Hello Tony. I don’t recall now if I used the web app or the API. I can see that I registered for an API token in 2016 and I have two test files. The first is dated Feb 2018 and scored a WER of 15.93. The second is dated May 2016 and scored a WER of 16.62. I’ve just used the v3 API to create a new test file today. That scored a WER of 16.94. So the results for VoiceBase, on this test, are getting slightly worse over time. (You’re not alone though, other services have also gotten a slightly worse over time. For example Trint’s WER changed from 12.0 to 12.3 between Feb 2017 and Feb 2018.)

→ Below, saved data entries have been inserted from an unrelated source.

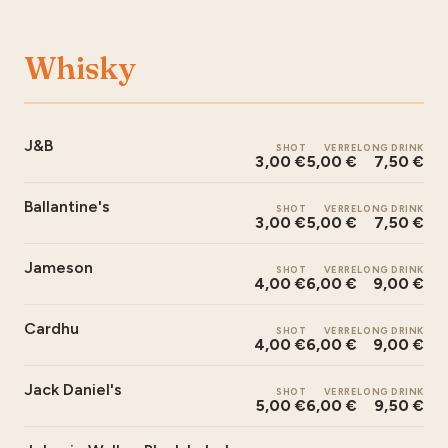
Whisky
J&B
SHOT
VERRE
LONG DRINK
3,00 €
5,00 €
7,50 €
Ballantine's
SHOT
VERRE
LONG DRINK
3,00 €
5,00 €
7,50 €
Jameson
SHOT
VERRE
LONG DRINK
4,00 €
6,00 €
9,00 €
Cardhu
SHOT
VERRE
LONG DRINK
4,00 €
6,00 €
9,00 €
Jack Daniel's
SHOT
VERRE
LONG DRINK
5,00 €
6,00 €
9,50 €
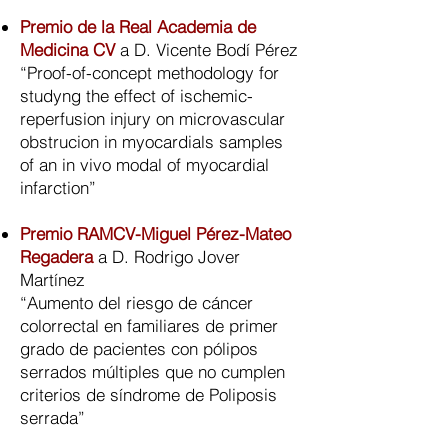
Premio de la Real Academia de
Medicina CV
a D. Vicente Bodí Pérez
“Proof-of-concept methodology for
studyng the effect of ischemic-
reperfusion injury on microvascular
obstrucion in myocardials samples
of an in vivo modal of myocardial
infarction”
Premio RAMCV-Miguel Pérez-Mateo
Regadera
a D. Rodrigo Jover
Martínez
“Aumento del riesgo de cáncer
colorrectal en familiares de primer
grado de pacientes con pólipos
serrados múltiples que no cumplen
criterios de síndrome de Poliposis
serrada”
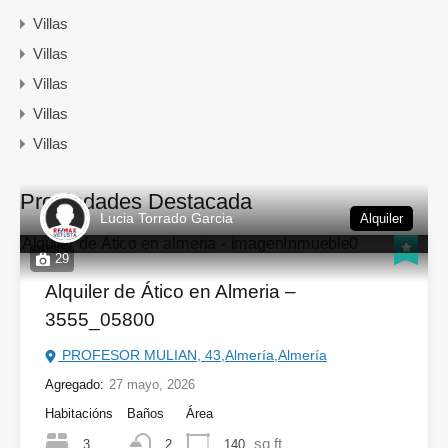
Villas
Villas
Villas
Villas
Villas
Propiedades Destacada
Lucia Torrado Garcia
Alquiler
29
Alquiler de Ático en Almeria –
3555_05800
PROFESOR MULIAN, 43,Almería,Almería
Agregado:
27 mayo, 2026
Habitacións
Baños
Área
sq ft
3
140
2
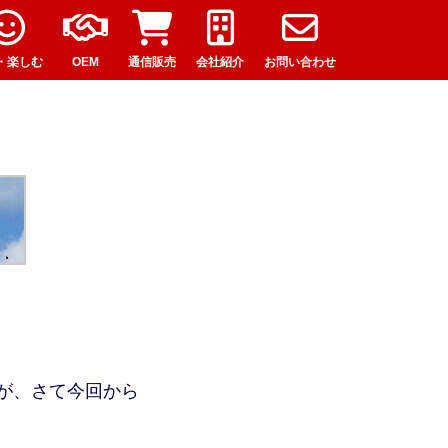
・楽しむ
OEM
通信販売
会社紹介
お問い合わせ
が、さて今回から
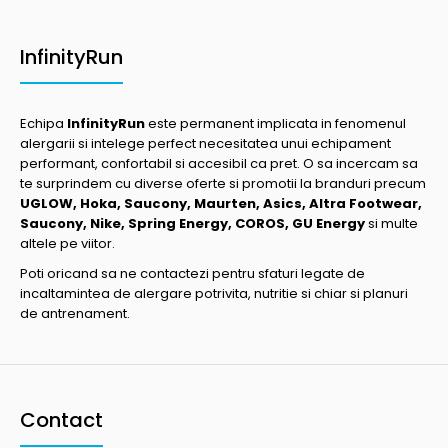
InfinityRun
Echipa
InfinityRun
este permanent implicata in fenomenul
alergarii si intelege perfect necesitatea unui echipament
performant, confortabil si accesibil ca pret. O sa incercam sa
te surprindem cu diverse oferte si promotii la branduri precum
UGLOW, Hoka, Saucony, Maurten, Asics, Altra Footwear,
Saucony, Nike, Spring Energy, COROS, GU Energy
si multe
altele pe viitor.
Poti oricand sa ne contactezi pentru sfaturi legate de
incaltamintea de alergare potrivita, nutritie si chiar si planuri
de antrenament.
Contact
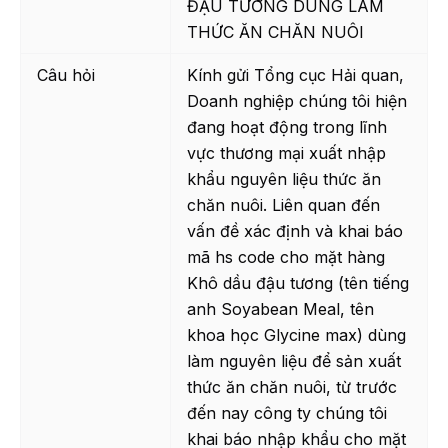
ĐẬU TƯƠNG DÙNG LÀM
THỨC ĂN CHĂN NUÔI
Câu hỏi
Kính gửi Tổng cục Hải quan,
Doanh nghiệp chúng tôi hiện
đang hoạt động trong lĩnh
vực thương mại xuất nhập
khẩu nguyên liệu thức ăn
chăn nuôi. Liên quan đến
vấn đề xác định và khai báo
mã hs code cho mặt hàng
Khô dầu đậu tương (tên tiếng
anh Soyabean Meal, tên
khoa học Glycine max) dùng
làm nguyên liệu để sản xuất
thức ăn chăn nuôi, từ trước
đến nay công ty chúng tôi
khai báo nhập khẩu cho mặt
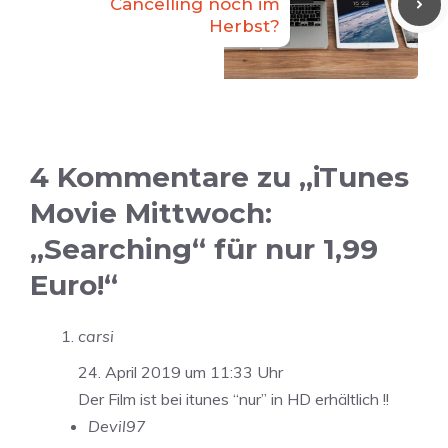
Cancelling noch im
Herbst?
4 Kommentare zu „iTunes
Movie Mittwoch:
„Searching“ für nur 1,99
Euro!“
carsi
24. April 2019 um 11:33 Uhr
Der Film ist bei itunes “nur” in HD erhältlich !!
Devil97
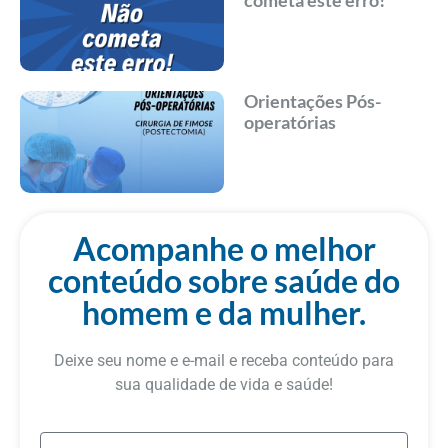
cometa este erro!
Orientações Pós-
operatórias
Acompanhe o melhor
conteúdo sobre saúde do
homem e da mulher.
Deixe seu nome e e-mail e receba conteúdo para
sua qualidade de vida e saúde!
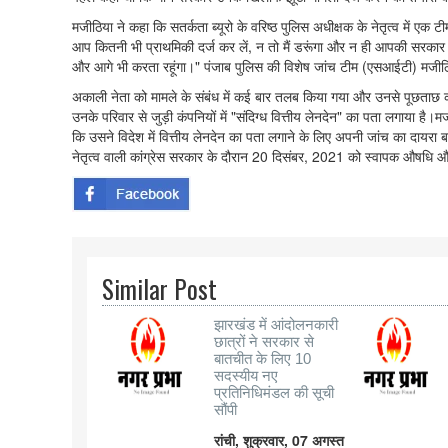
मजीठिया ने कहा कि सतर्कता ब्यूरो के वरिष्ठ पुलिस अधीक्षक के नेतृत्व में ए
आप कितनी भी प्राथमिकी दर्ज कर लें, न तो मैं डरूंगा और न ही आपकी सरकार मेरी
और आगे भी करता रहूंगा।" पंजाब पुलिस की विशेष जांच टीम (एसआईटी) मजीठ
अकाली नेता को मामले के संबंध में कई बार तलब किया गया और उनसे पूछताछ 
उनके परिवार से जुड़ी कंपनियों में "संदिग्ध वित्तीय लेनदेन" का पता लगाया 
कि उसने विदेश में वित्तीय लेनदेन का पता लगाने के लिए अपनी जांच का दायरा 
नेतृत्व वाली कांग्रेस सरकार के दौरान 20 दिसंबर, 2021 को स्वापक औषधि 
Similar Post
झारखंड में आंदोलनकारी
छात्रों ने सरकार से
बातचीत के लिए 10
सदस्यीय नए
प्रतिनिधिमंडल की सूची
सौंपी
रांची, शुक्रवार, 07 अगस्त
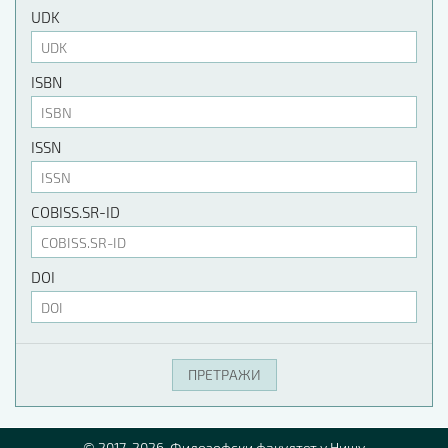
UDK
ISBN
ISSN
COBISS.SR-ID
DOI
© 2017-2026. Филозофски факултет у Нишу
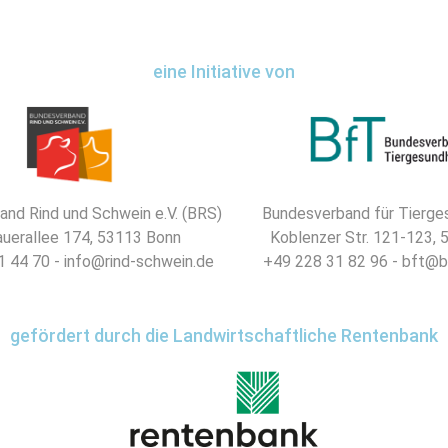
eine Initiative von
nd Rind und Schwein e.V. (BRS)
Bundesverband für Tierges
uerallee 174, 53113 Bonn
Koblenzer Str. 121-123,
 44 70 - info@rind-schwein.de
+49 228 31 82 96 - bft@b
gefördert durch die Landwirtschaftliche Rentenbank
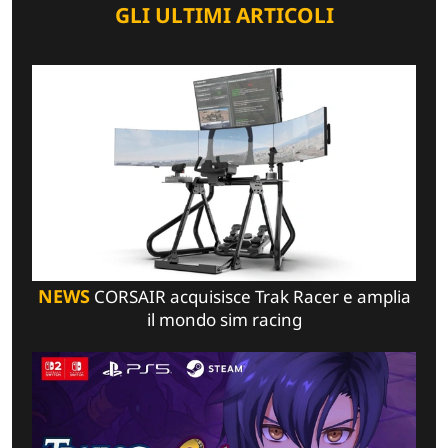
GLI ULTIMI ARTICOLI
NEWS
CORSAIR acquisisce Trak Racer e amplia
il mondo sim racing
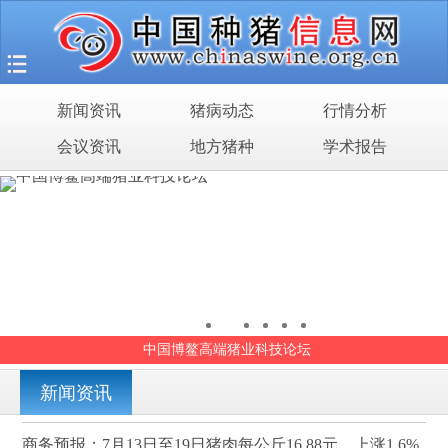
首页
猪场之旅
新闻资讯
猪病动态
行情分析
新闻资讯
会议资讯
地方猪种
学术报告
猪病动态
行情分析
会议资讯
地方猪种
中国博鳌高端猪业科技论坛
学术报告
新闻资讯
商务预报：7月13日至19日猪肉每公斤16.88元，上涨1.6%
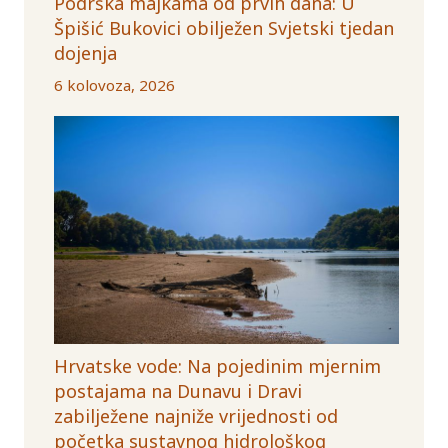
Podrška majkama od prvih dana: U
Špišić Bukovici obilježen Svjetski tjedan
dojenja
6 kolovoza, 2026
Hrvatske vode: Na pojedinim mjernim
postajama na Dunavu i Dravi
zabilježene najniže vrijednosti od
početka sustavnog hidrološkog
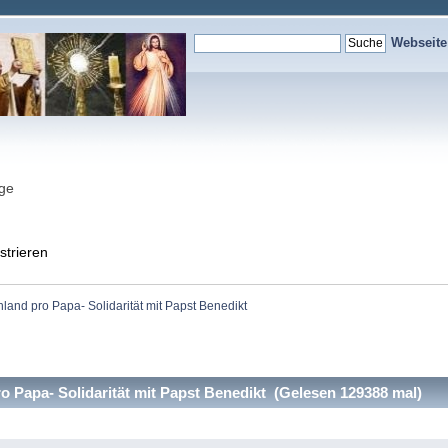
Webseit
nge
strieren
land pro Papa- Solidarität mit Papst Benedikt
 Papa- Solidarität mit Papst Benedikt (Gelesen 129388 mal)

Hi Tim – Knowing pretty well the ASR technology and its evaluation, I
am a bit puzzled by the numbers you are presenting. Some of the
differences between systems seems too large to be realistic. For
example, the WER of the IBM service is 2.5 times the WER of the Google
service, I don’t think there could be such a difference between them
since they all use basically the same underlying technology.
Unless you are only interested in transcribing the specific data you
used for your test, to better compare the different services you
should be using a data set with at least 3 to 5 hours of speech and
with at least 20 speakers (more if the data is not uniformly balanced
over the speakers).
Also it is highly desirable to use test data which postdates the date
that the system’s models were built. This means the test data (or some
closely related data) should not have already been published on the
web to be sure the data has not been used to train the system’s
language models (the web is an important source of texts for language
model training). If the transcript of the audio data has been observed
by only some of the systems, this could easily explain the ratio of 2
in word error rate.
I know that you do not claim to report scientifically sound results,
but it would be much more meaningful if a well-established protocol
was followed (cf. NIST ASR evaluations).
Can you please provide some information about the data you used for
your test? Was the data published on internet and if it is the case,
was is published before or after you performed your tests?
Hello Jean-Luc. In my follow up post I’ve tested a number of ASR services with 12 different files. The IBM service scored so poorly across all the files that I didn’t even include them in the results table. These are just my results. I encourage people to do their own testing with their own files.
That’s a great review that you have done. Have you ever checked Happy Scribe?
They are doing a pretty good job as well :)
Hello Pierre. I tested Happy Scribe in my follow up post. They didn’t score well in my tests.